馬ミシュラン
第192回 『京都会議』
筆者は競馬専門紙「日刊競馬」南関東版の“一応”編集・制作の責任者となっている。“一応”というのは、年次的に筆者よりも先輩が多く、実際の職責と社内の力関係は違う。基本的にはハンコを押すのと、謝るのが主な仕事である。
その他に全国公営競馬専門紙協会の事業・編集局長という肩書も持っている。
全国公営競馬専門紙協会というのは、地方競馬の専門紙各社で構成されている団体で、各主催者や地方競馬全国協会や全国公営競馬主催者協議会など地方競馬に関わる団体との窓口、調整機関としての役割を持っている。
事務局長のもとで、事業(協会としての業務)や編集(会報などの発行や、加盟社への各種お知らせなど)などの業務を行う、いわば実行部隊だ。
ちなみに各地の編集長クラスが局員として参加しているのだが、そこでもキャリア的に先輩が多く、肩書の割にはぺーぺー感は否めない。筆者もキャリア30年なのだが、この業界、なかなか先輩が居なくならない(笑)
専門紙協会は基本的に社長やオーナーレベルの活動が中心ではあるが、我々事務局では編集長レベルの会合を年に2回開催している。昨年は東京と大阪で開催され、今年はつい先日京都で、主に西日本地区の会社を中心とした会議が行われた。「京都会議」である。
筆者自身は既にお会いしたこともあるし、日頃メールで情報をやり取りしている方々ばかりだが、日頃の業務についての情報交換が盛んに行われ、大いに盛り上がった。
そして懇親会。みなソコソコの年齢になると病気の話(病気自慢)になる。今年は胃潰瘍によく効く薬の話になった。筆者も数年前に「昔なら死んでるレベル(医者談)」の十二指腸潰瘍を患い、ある薬のお世話になった。小さな粒だが、価格は高く、そしてよく効く。その薬の話で、ある地区の編集長と意気投合してしまった。
朝早かったり、夜遅かったり、暗闇だったり、終日液晶画面を凝視していたり、とにかく体にダメージが蓄積される業務が多い仕事なので、みなさん共通して何かを抱えているし、我々「おっさん」はそういう話で酒が飲める。
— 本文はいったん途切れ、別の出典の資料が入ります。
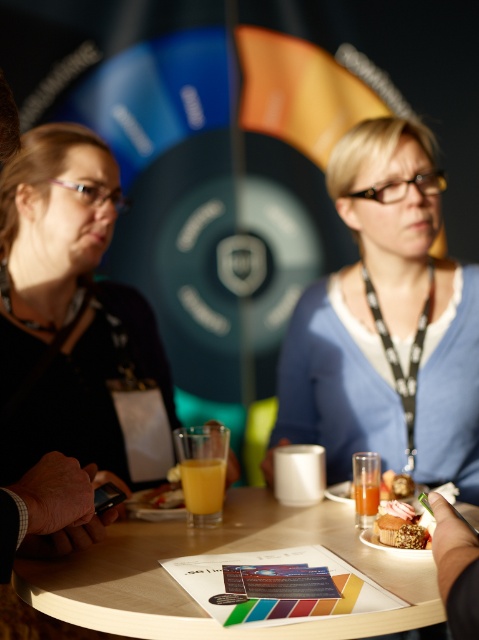
Is matte black shirt at left smaller than translucent glass beverage at table center?

Actually, matte black shirt at left might be larger than translucent glass beverage at table center.

Is matte black shirt at left to the right of translucent glass beverage at table center from the viewer's perspective?

Incorrect, matte black shirt at left is not on the right side of translucent glass beverage at table center.

Is point (53, 196) farther from viewer compared to point (360, 484)?

Yes, point (53, 196) is farther from viewer.

In order to click on matte black shirt at left in this screenshot , I will do `click(70, 346)`.

Find the location of a particular element. wooden table at center is located at coordinates (217, 552).

Who is more distant from viewer, [147,532] or [211,513]?

The point [211,513] is more distant.

Who is more forward, (420,572) or (198,493)?

Point (420,572) is more forward.

What are the coordinates of `wooden table at center` in the screenshot? It's located at (217, 552).

Can you confirm if translucent glass of orange juice at center is shorter than golden textured muffin at lower center?

Incorrect, translucent glass of orange juice at center's height does not fall short of golden textured muffin at lower center's.

Does translucent glass of orange juice at center have a smaller size compared to golden textured muffin at lower center?

Indeed, translucent glass of orange juice at center has a smaller size compared to golden textured muffin at lower center.

This screenshot has width=479, height=640. What do you see at coordinates (203, 484) in the screenshot? I see `translucent glass of orange juice at center` at bounding box center [203, 484].

The height and width of the screenshot is (640, 479). What are the coordinates of `translucent glass of orange juice at center` in the screenshot? It's located at (203, 484).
20年ほど前から、専門紙協会主導の情報交換が盛んに行われるようになった。それまでは、たとえば笠松から桜花賞や宝塚記念に出走する馬がいれば、時計と話を取りに行っていたが、今は現地の専門紙に情報を依頼するようになった。
そのため以前は頻繁に各地に出張していたが、今はほとんど行くことがなくなってしまった。ただその時に知り合った各地のTMや記者とは今でも繋がりがあり、お互い電話一本でだいたいの用事が済むから、やはり人間関係は大事だ。
会議は開催終了後に夕方から行われるから、当日に入って、一泊したら翌日は帰るだけ。その合間を縫って他社を訪問したり、翌日を全休にして行ってみたいところを訪れたりする。
昨年は園田競馬場の記者席にお邪魔した。多分20年ぶりぐらいだ。今年は競馬ブックさんにお邪魔した。栗東はおそらく25年ぶりぐらいだと思う。毎日のように電話したり、メールしたりしているが、競馬場で会うことはあっても、基本的に他社を訪問する機会はほとんどない。
挨拶して見学して雑談するぐらいだが、他社がどういうシステムや機材を使って新聞制作を行っているのか、見学するのは楽しい。
帰りは車で南草津まで送っていただいたのだが、懐かしい自由の女神っぽいのが立っているホテルをみかけた。そういえば若い頃、ブックさんの方に同じように送ってもらった時に「満室になると照明が消える」と教えてもらったのを思い出した。
京都に戻ったら、時間まで京都観光。京都はほぼ京都競馬場にしか行っていないから、新幹線を降りて近鉄の改札に行くぐらいしか知らない。
修学旅行で来ているのだが、筆者の時代は古都税(古都保存協力税)に反対するお寺のストがあり、京都観光はほとんどなかった。昨年、念願の清水寺、金閣寺、上賀茂神社などを訪問。今年は三十三間堂などを訪れた。
会議自体はひじょうに真剣に行われているのだが、どうも家族には「慰安旅行」と認識されているようで、帰宅すると「どう?楽しかった?」とまず聞かれる。
オンライン会議など頻繁に行われるようになっており、今どき態々行くのもどうかと言われるが、やはり仕事は人間関係が大事。違う場所で同じ仕事をしている仲間と会って話すことは、楽しいし、そう答えている。どう受け取ったかは知らんけど。